● **YOUR TASK**
Please state, from the entry on the poetry collection Troubling the Line, how many different poets have works in the collection.

● **DOCUMENT EXTRACT**
***

Troubling the Line: Trans and Genderqueer Poetry and Poetics
- Language: English
- Genre: Poetry
- Published: 2013
- Publisher: Nightboat Books
- Pages: 544
- ISBN: 9781937658106
- OCLC: 1121447673

= Troubling the Line =

Transsexual and Genderqueer poetry collection

Troubling the Line: Trans and Genderqueer Poetry and Poetics is a collection of poetry by transgender and genderqueer writers, edited by TC Tolbert and Trace Peterson.

== Contents ==
The collection itself contains some of the works by 55 different poets along with a "poetics statement", a reflection by each poet that provides context for their work. There are 7-10 pages of poetry per writer, with a mix of emerging and famous poets, all of whom self-identify as genderqueer or transgender. The book was published in 2013 by Nightboat Books.

Troubling the Line was meant to be a bridge text: "not a canon but one hundred hands pushing against a wall of homogeneity—gendered, social and linguistic," according to Tolbert. Peterson expressed a need to create the collection to push against an isolation that "consists of a basic inability to articulate or make visible the position that one occupies in publicly, socially, or politically understandable language."

***

● **Dataset excerpts**
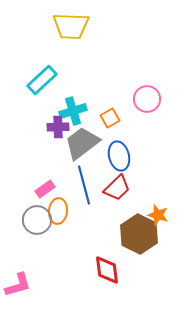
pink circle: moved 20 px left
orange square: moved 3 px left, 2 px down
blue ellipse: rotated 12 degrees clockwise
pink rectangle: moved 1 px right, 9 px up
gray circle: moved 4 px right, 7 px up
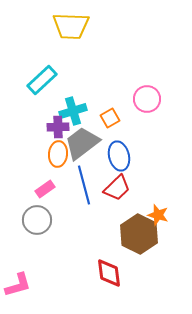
orange ellipse: moved 57 px up
red diamond: moved 2 px right, 3 px down
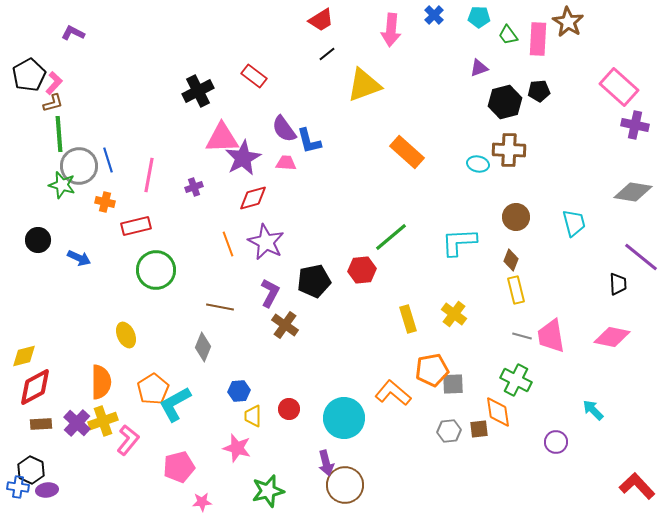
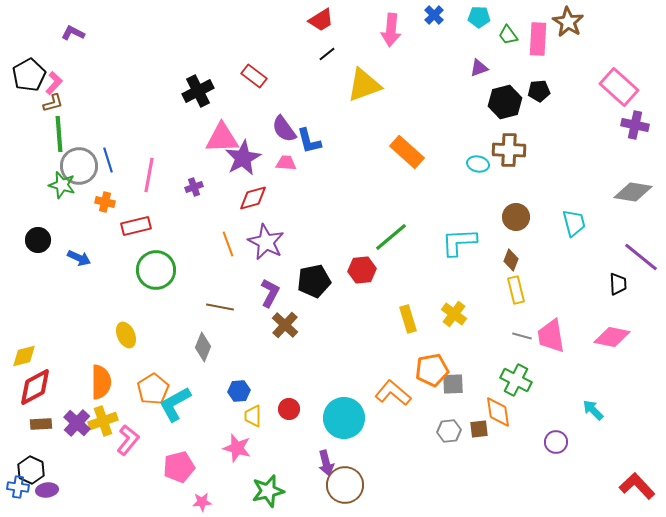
brown cross at (285, 325): rotated 8 degrees clockwise
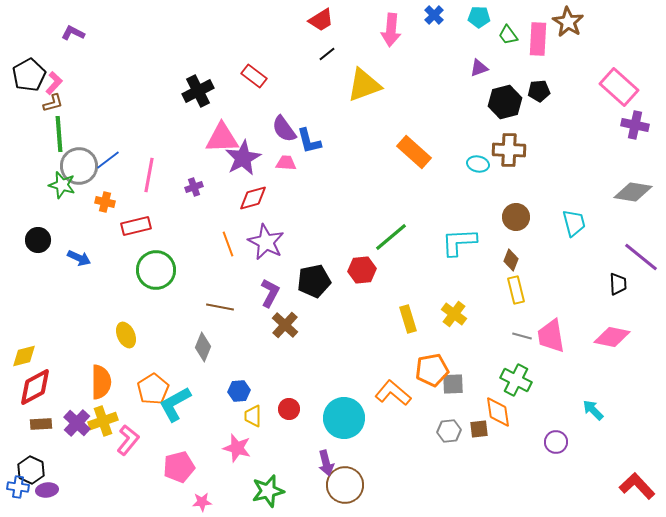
orange rectangle at (407, 152): moved 7 px right
blue line at (108, 160): rotated 70 degrees clockwise
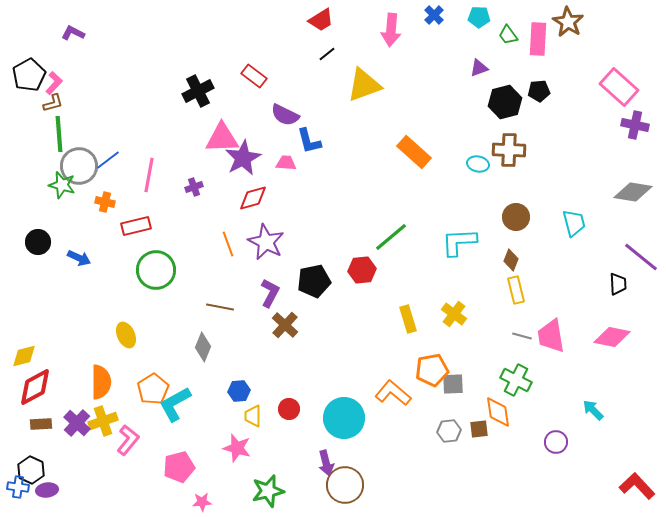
purple semicircle at (284, 129): moved 1 px right, 14 px up; rotated 28 degrees counterclockwise
black circle at (38, 240): moved 2 px down
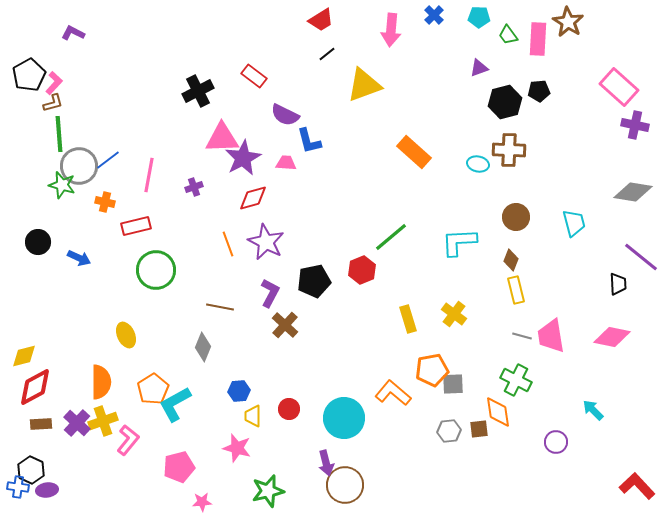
red hexagon at (362, 270): rotated 16 degrees counterclockwise
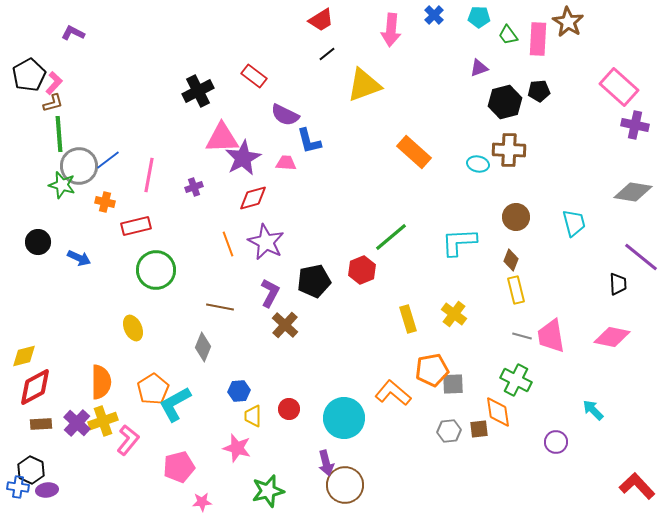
yellow ellipse at (126, 335): moved 7 px right, 7 px up
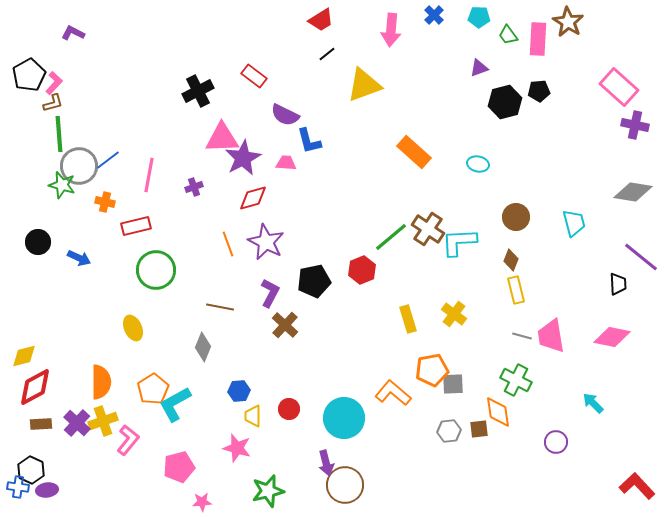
brown cross at (509, 150): moved 81 px left, 79 px down; rotated 32 degrees clockwise
cyan arrow at (593, 410): moved 7 px up
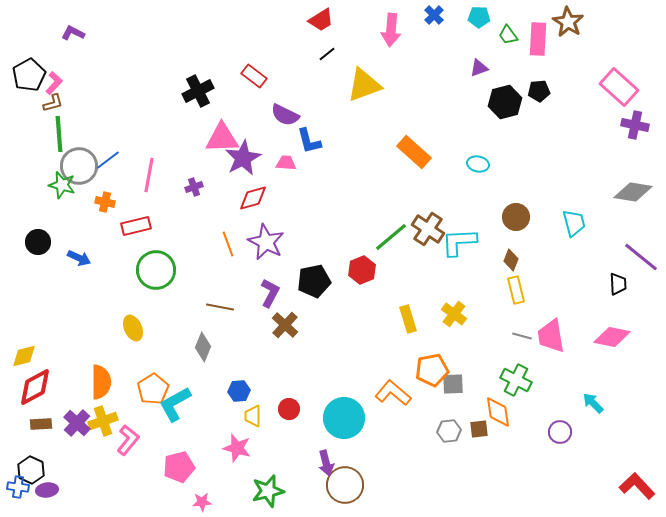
purple circle at (556, 442): moved 4 px right, 10 px up
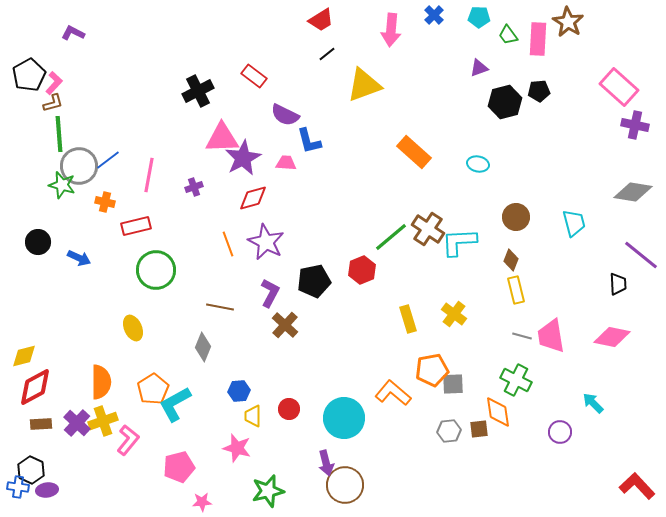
purple line at (641, 257): moved 2 px up
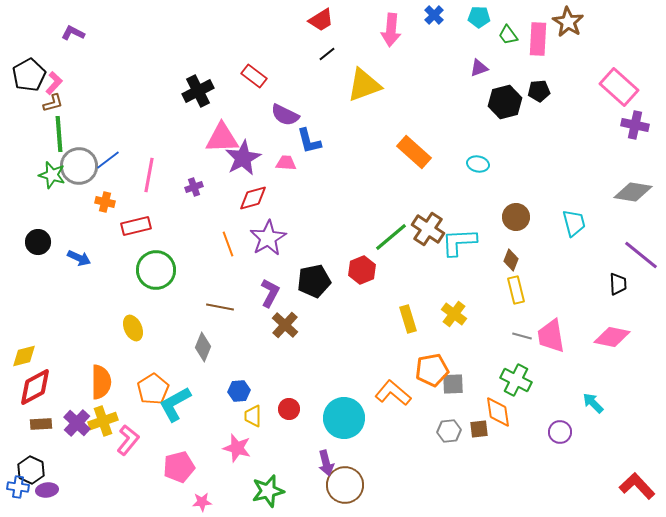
green star at (62, 185): moved 10 px left, 10 px up
purple star at (266, 242): moved 2 px right, 4 px up; rotated 15 degrees clockwise
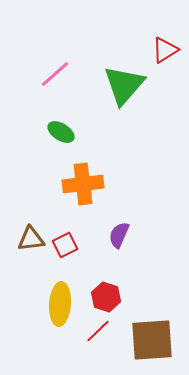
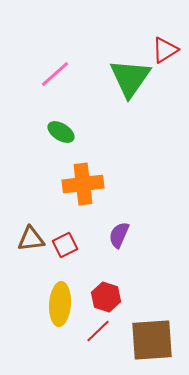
green triangle: moved 6 px right, 7 px up; rotated 6 degrees counterclockwise
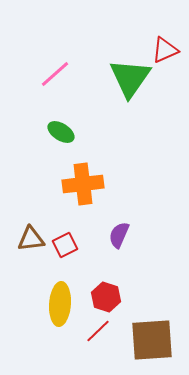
red triangle: rotated 8 degrees clockwise
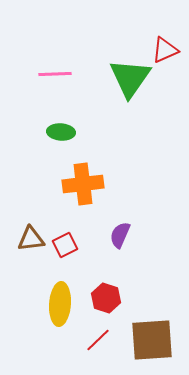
pink line: rotated 40 degrees clockwise
green ellipse: rotated 28 degrees counterclockwise
purple semicircle: moved 1 px right
red hexagon: moved 1 px down
red line: moved 9 px down
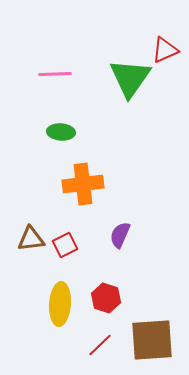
red line: moved 2 px right, 5 px down
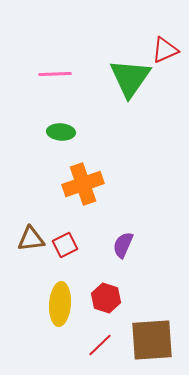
orange cross: rotated 12 degrees counterclockwise
purple semicircle: moved 3 px right, 10 px down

***

● **OUTPUT FOR THIS TASK**
55 poets.